#### Your objective
The whole listing is to be given again without alteration, except that its pictures are dropped.

#### Data below
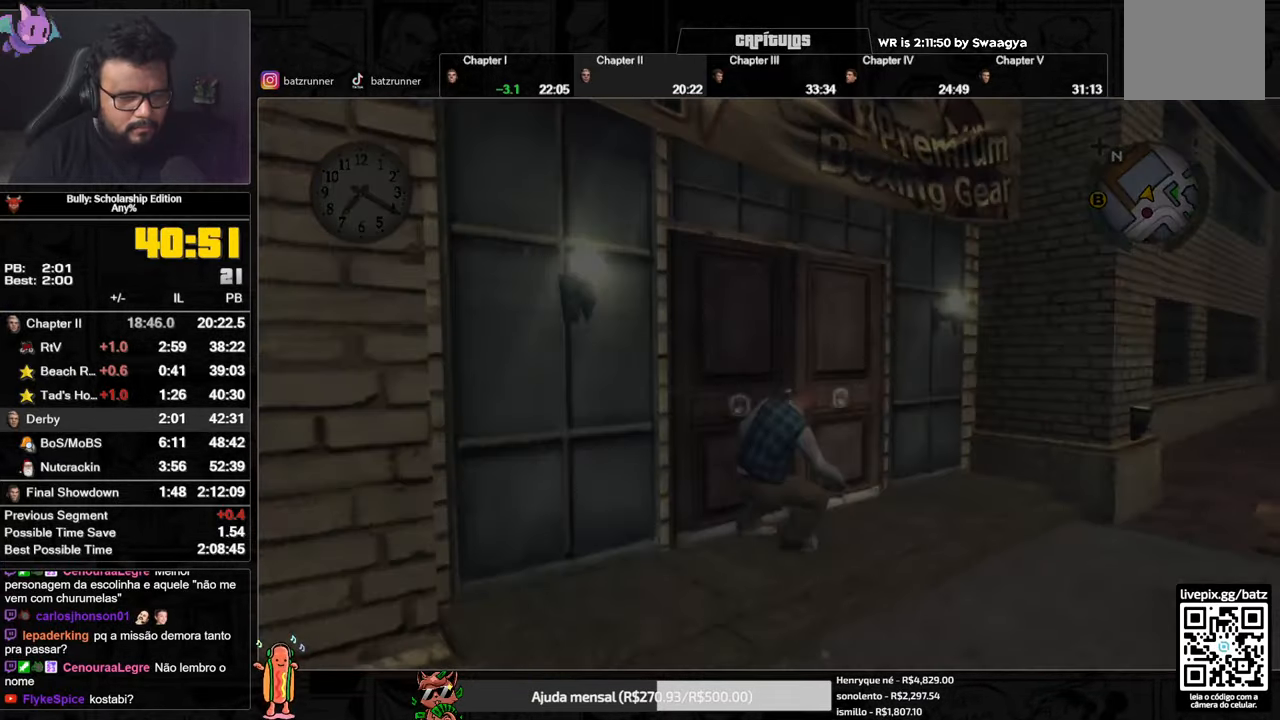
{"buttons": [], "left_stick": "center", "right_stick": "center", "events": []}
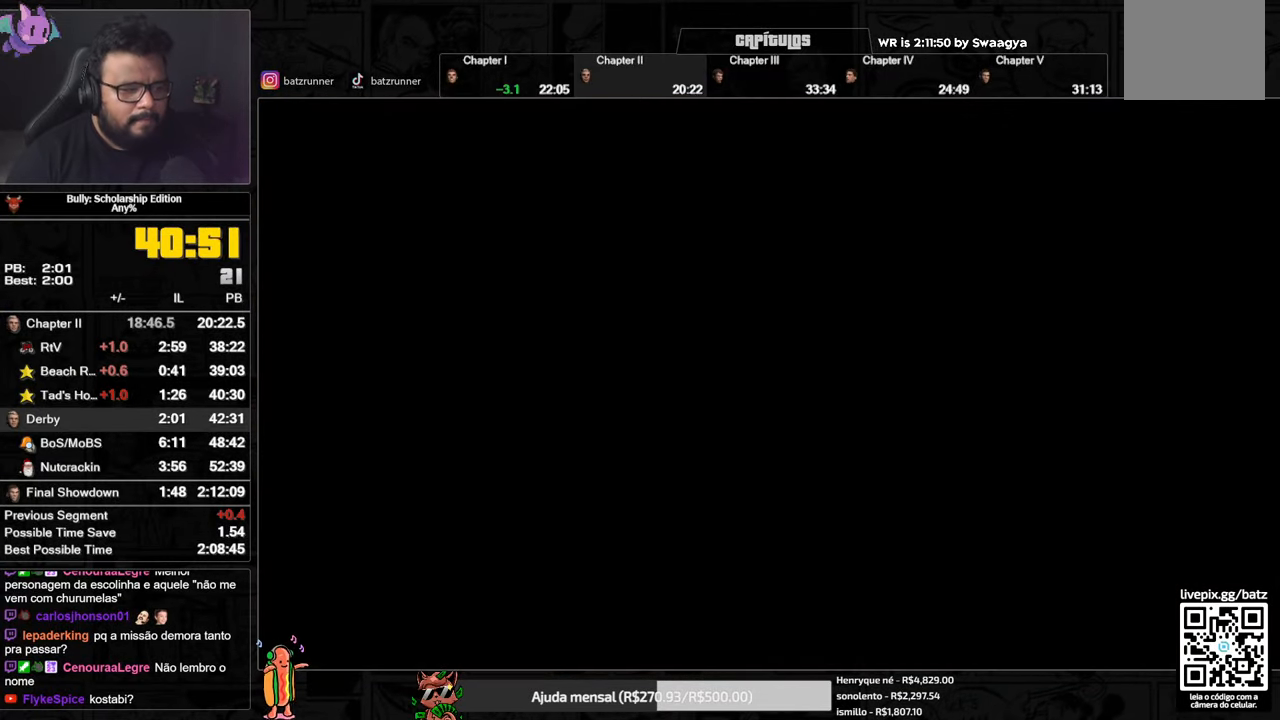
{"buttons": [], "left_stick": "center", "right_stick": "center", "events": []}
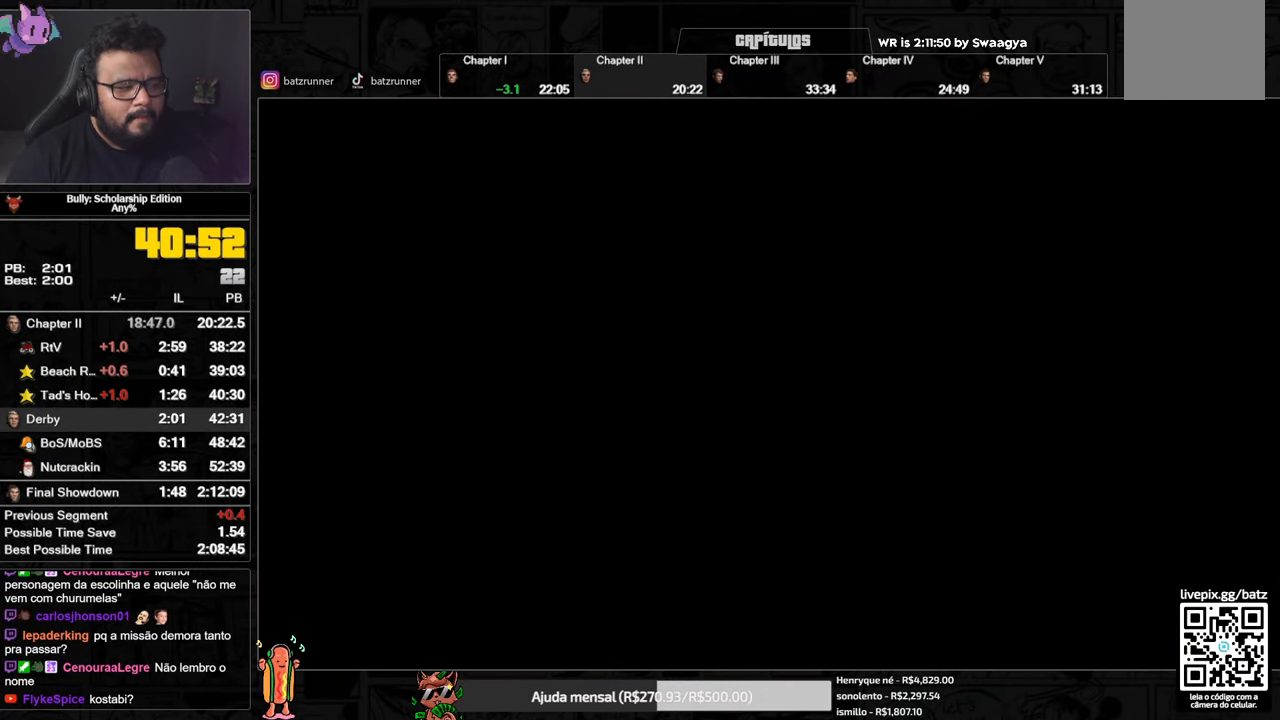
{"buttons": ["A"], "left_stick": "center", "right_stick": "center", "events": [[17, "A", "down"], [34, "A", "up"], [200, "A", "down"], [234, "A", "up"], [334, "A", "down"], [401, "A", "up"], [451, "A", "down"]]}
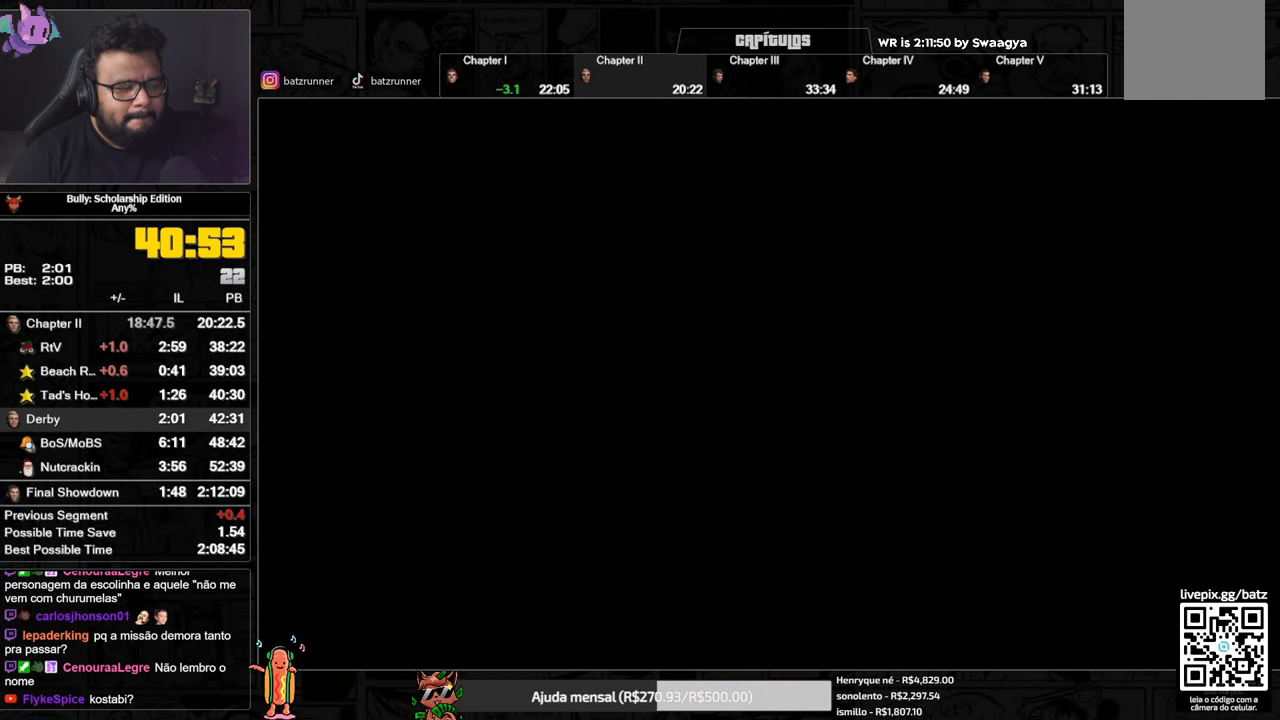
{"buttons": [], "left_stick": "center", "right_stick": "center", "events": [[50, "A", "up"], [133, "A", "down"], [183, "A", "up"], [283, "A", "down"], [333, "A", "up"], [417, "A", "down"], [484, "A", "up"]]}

#### Exercise output
{"buttons": [], "left_stick": "center", "right_stick": "center", "events": []}
{"buttons": [], "left_stick": "center", "right_stick": "center", "events": []}
{"buttons": ["A"], "left_stick": "center", "right_stick": "center", "events": [[17, "A", "down"], [34, "A", "up"], [200, "A", "down"], [234, "A", "up"], [334, "A", "down"], [401, "A", "up"], [451, "A", "down"]]}
{"buttons": [], "left_stick": "center", "right_stick": "center", "events": [[50, "A", "up"], [133, "A", "down"], [183, "A", "up"], [283, "A", "down"], [333, "A", "up"], [417, "A", "down"], [484, "A", "up"]]}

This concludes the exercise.